Architectural Drawings Research
Masters by Conversion
Hypothesis:
The drawing style of perspective visualisations can influence lay-persons’ perceptions of an architectural subject
Experiment 1 - a simple gradient exercise repeated in different media.
I found that a common link connecting many of my favourite architectural images was the inclusion of some indication, residue or mark left by the process of drawing itself. This first experiment attempts to determine to what degree the draftsman affects the tone or meaning of an image, with respect to different drawing materials. It also aims to find to what extent the drawing process can be demonstrated in each image.
A further development of this gradient exercise shows how each drawing process may be further integrated into each image, using macro photography, residual detritus or marks left from each process and images relating to the application of each medium.
Experiment 2 - Drawing Analysis
Once an example was chosen, the perceived constituent components were simplified into a list of set categories, composition, medium, inhabitation and narrative.
Final Experiment - Drawings Survey
Implementation of a public survey using a set of drawings that isolate particular aspects of drawing production
Survey for Medium
Similar composition, inhabitation, textures and light intends to isolate the medium as the only element of drawing-style that alters between these two images.
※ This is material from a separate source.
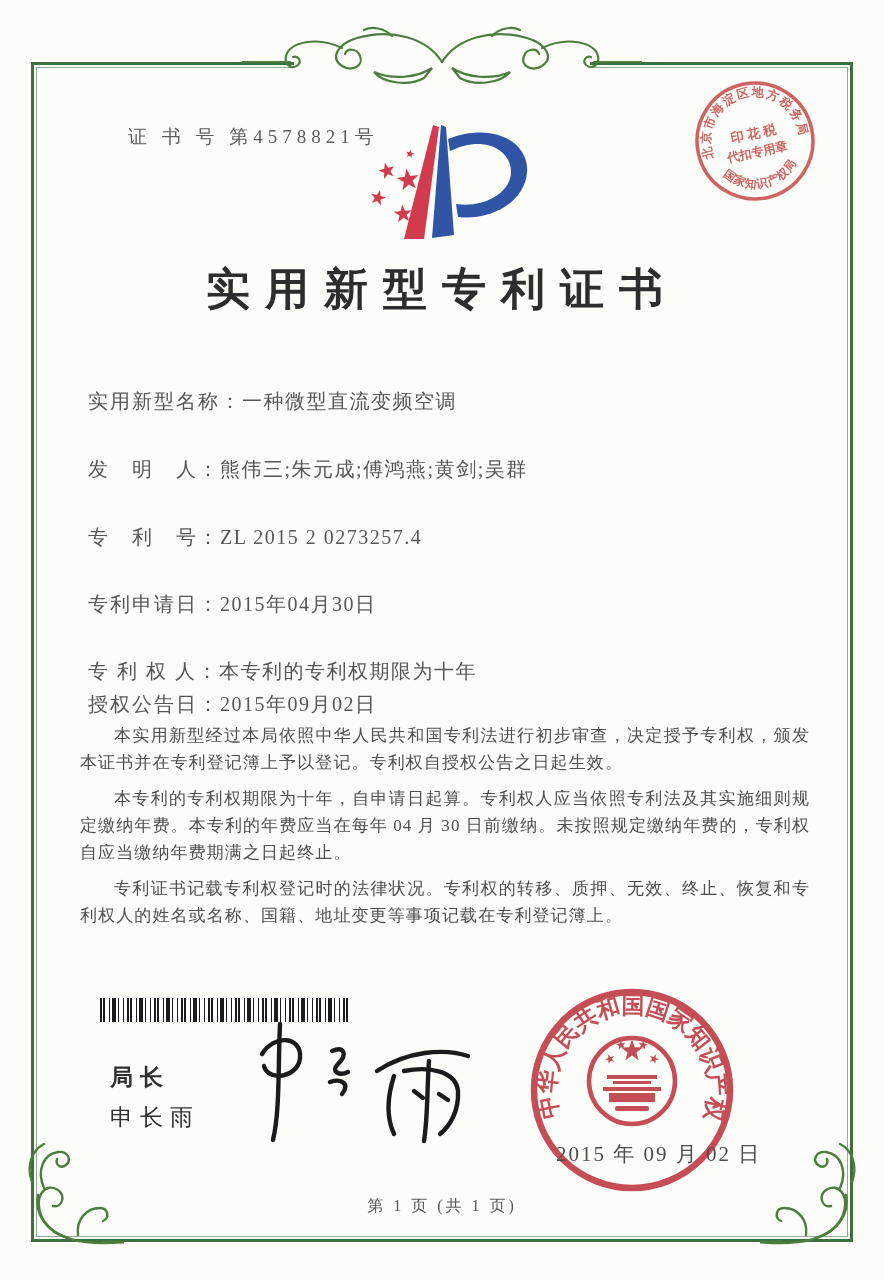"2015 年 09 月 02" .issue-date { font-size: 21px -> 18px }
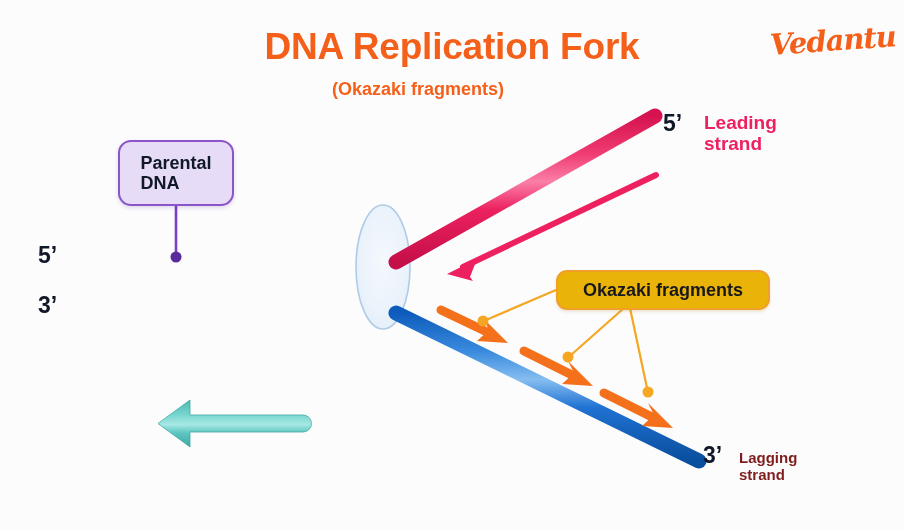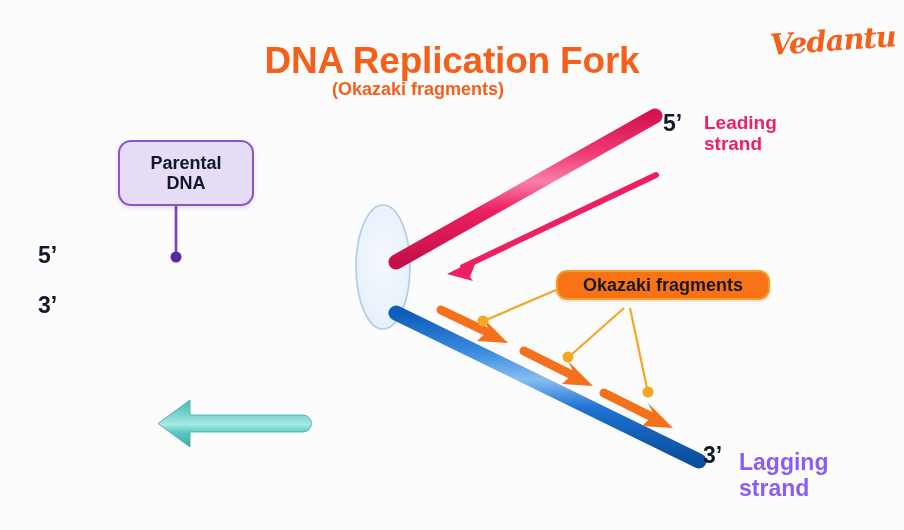"DNA Replication Fork" #title { margin-top: 14px -> none }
The geometry of the CAD is traced accurately, but the drawing is rendered free-hand and by eye without tracing textures to give a truer sense of pencil-rendering.
Survey for Composition
Approximating a geometrically accurate and realistically textured visualization of the scene, with no recognizable marks of the ‘drafting’ process. Activities relating to craft, public gallery and piazza are clearly included, with the shared activity of crafts-people taking precedence of the scene. The difference between the images is the eye-level point of view in Comp I and the aerial point of view in Comp II, while the inhabitants and medium remain as similar as possible.
Survey for Inhabitation
A combination of unnerving naked figures with ink and watercolours aims to approximate the drawing style of Peter Salter. It is intended that the influence of his ‘grotesque’ figures upon perceptions of the architecture is tested. As a control medium an identical watercolour image is used to test how inhabitation affects perceptions, with the Salter-esque figures replaced for those seen in the other 4 drawings.